Na EB 2.3 de Castro Daire, no distrito de Viseu, o montante disponibilizado para a obra (50 700 euros, incluindo IVA) terá ficado cerca de 33 mil euros aquém do necessário e não houve qualquer empresa candidata à remoção.
Na Covilhã, na EB 2.3 Pêro da Covilhã, o amianto foi mantido na cobertura dos blocos onde há salas de aula, alegando a existência de corticite nos tectos.
No distrito de Portalegre, o problema mantém-se na EBS de Nisa, registada na lista das 52 escolas, e ocorre igualmente em estabelecimentos de ensino que não constam desse grupo, como a EB 2.3 Santa Luzia, em Elvas, a escola de Sousel, a EB 2.3 de Monforte, a EB 2.3 de Arronches ou a EB 1 da Cooperativa, em Campo Maior.
No concelho da Mealhada, a EB 2 da Pampilhosa do Botão mantém o amianto e na EB 2.3 da Mealhada apenas foi parcialmente removido.
No distrito de Coimbra, sem constarem da lista das 52 escolas, a Fenprof refere:
– na EB 2.3 Eugénio de Castro (Coimbra) apenas foram removidas as coberturas dos passadiços, mas não dos blocos A, B, C, D e E;
– na EB 2.3 e na Escola Secundária de Mira mantêm-se as coberturas de amianto;
– na EB 2.3 João de Barros (Figueira da Foz), e na EB 2.3 e na Escola Secundária de Cantanhede foram retiradas as coberturas dos passadiços, mas não dos blocos;
– a EB 2.3 das Alhadas (Figueira da Foz) mantém as coberturas de amianto.
Na EB 2.3 de Oliveira do Hospital, que consta na lista das 52, mantém-se parcialmente o amianto.
No distrito de Santarém, várias escolas não constam de qualquer lista divulgada pelo Governo, têm amianto e não há prazo para a sua remoção. A Fenprof indica alguns exemplos:
– a EB 2.3 de Marinhas do Sal e a EB 2.3 Fernando Casimiro, ambas em Rio Maior;
– no Cartaxo, a EB1 José Tagarro e a Escola Secundária;
– em Tomar, a EB 2.3 Gualdim Pais e a Escola Secundária do Olival;
– em Torres Novas, algumas salas da Escola Secundária Maria Lamas e da EB 2.3 Manuel de Figueiredo;
– em Alcanena, com excepção do pavilhão desportivo;
– em Abrantes, na EB 2.3/S Dr. Manuel Fernandes, e no Tramagal, na EB 2.3 Duarte Ferreira (coberturas);
– escolas em Almeirim e Alpiarça.
No concelho de Almada as duas escolas (Trafaria e Cova da Piedade) que constam da lista das 52, continuam a aguardar a remoção, que esteve prevista para Julho de 2013.

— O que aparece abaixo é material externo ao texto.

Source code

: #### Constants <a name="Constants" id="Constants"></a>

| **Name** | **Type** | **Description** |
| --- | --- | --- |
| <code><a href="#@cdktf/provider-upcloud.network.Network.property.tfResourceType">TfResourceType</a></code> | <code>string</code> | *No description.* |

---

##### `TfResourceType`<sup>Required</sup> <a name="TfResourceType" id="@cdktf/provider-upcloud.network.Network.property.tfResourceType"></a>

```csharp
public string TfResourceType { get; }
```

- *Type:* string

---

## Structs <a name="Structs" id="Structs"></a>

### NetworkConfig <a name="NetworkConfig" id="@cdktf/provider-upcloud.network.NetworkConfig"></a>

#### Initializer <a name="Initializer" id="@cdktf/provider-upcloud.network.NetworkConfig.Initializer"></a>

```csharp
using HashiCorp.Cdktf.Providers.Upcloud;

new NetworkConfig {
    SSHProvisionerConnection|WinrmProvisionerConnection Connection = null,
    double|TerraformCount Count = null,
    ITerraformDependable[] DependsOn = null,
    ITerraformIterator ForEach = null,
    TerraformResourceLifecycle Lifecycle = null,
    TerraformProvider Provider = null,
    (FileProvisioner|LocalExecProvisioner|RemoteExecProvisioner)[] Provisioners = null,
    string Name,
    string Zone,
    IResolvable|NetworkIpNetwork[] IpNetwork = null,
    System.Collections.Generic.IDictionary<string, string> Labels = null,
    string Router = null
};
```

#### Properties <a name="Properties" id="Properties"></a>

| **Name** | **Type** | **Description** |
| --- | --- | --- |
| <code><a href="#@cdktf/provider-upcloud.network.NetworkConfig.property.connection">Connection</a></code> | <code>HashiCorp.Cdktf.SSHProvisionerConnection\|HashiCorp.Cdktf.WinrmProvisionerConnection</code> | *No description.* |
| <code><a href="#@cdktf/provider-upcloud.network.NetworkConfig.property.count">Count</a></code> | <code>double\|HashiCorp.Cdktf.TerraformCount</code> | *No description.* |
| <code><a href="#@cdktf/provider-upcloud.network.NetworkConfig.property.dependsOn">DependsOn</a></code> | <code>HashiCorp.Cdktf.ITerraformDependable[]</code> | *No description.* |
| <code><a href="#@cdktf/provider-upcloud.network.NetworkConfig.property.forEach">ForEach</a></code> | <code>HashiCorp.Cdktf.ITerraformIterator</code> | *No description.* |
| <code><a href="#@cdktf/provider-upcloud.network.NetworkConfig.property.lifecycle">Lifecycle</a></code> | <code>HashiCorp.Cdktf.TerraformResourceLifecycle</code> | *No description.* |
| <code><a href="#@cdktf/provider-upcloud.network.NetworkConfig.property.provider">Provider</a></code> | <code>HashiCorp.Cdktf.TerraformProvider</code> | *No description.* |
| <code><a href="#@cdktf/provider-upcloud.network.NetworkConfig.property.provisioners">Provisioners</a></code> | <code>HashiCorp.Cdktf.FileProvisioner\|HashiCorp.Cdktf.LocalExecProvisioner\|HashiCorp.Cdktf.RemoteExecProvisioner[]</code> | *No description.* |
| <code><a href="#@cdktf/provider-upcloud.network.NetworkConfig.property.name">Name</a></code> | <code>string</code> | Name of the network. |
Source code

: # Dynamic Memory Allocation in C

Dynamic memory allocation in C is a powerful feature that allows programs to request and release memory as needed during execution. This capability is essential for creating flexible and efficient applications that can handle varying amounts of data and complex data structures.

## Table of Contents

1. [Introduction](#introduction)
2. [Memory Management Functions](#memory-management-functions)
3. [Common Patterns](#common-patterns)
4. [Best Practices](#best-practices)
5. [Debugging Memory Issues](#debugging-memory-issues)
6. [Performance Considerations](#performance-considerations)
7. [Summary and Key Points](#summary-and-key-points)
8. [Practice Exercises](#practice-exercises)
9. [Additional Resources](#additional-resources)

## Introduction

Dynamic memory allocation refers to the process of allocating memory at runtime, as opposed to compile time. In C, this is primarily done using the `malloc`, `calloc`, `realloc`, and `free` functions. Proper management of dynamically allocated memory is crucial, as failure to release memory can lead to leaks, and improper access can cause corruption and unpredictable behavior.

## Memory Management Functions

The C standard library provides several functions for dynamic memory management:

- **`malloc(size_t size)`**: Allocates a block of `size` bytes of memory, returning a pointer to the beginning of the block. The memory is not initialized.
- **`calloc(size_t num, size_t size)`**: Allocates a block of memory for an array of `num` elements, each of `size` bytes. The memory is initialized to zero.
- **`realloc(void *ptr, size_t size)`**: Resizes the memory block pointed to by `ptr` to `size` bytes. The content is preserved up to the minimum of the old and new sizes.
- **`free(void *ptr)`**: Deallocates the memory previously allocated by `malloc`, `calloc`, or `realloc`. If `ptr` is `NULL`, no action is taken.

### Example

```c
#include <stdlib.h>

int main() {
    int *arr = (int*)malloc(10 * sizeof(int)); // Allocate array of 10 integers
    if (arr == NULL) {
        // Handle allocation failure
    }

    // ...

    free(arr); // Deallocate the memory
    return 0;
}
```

Em Setúbal, mantém-se o amianto na EB n.º 1 de Santo André. Esta escola, como tantas outras (mais de meio milhar, segundo a Fenprof), não consta das 52 sinalizadas pelo MEC, nem está entre as 165 requalificadas.
Mas a federação afirma que há mais escolas, como a Secundária de Valongo, onde o amianto está presente, embora não figurem em qualquer listagem conhecida.
É preciso contar ainda com as escolas que não são tuteladas pelo MEC, como é o caso de inúmeras escolas do 1.º Ciclo, sobretudo as construídas ou requalificadas nos anos 1980-90. Maia ou Marinha Grande são dois exemplos, afirmando a Fenprof que, só neste dois concelhos, têm amianto mais de 130 estabelecimentos.
Na RA Madeira o caso mais gritante é o da Escola Básica e Secundária de Porto Santo, que se encontra muito degradada e onde o amianto é em grande quantidade. Também pelo menos três escolas do 1.º Ciclo do concelho do Funchal têm amianto nos edifícios.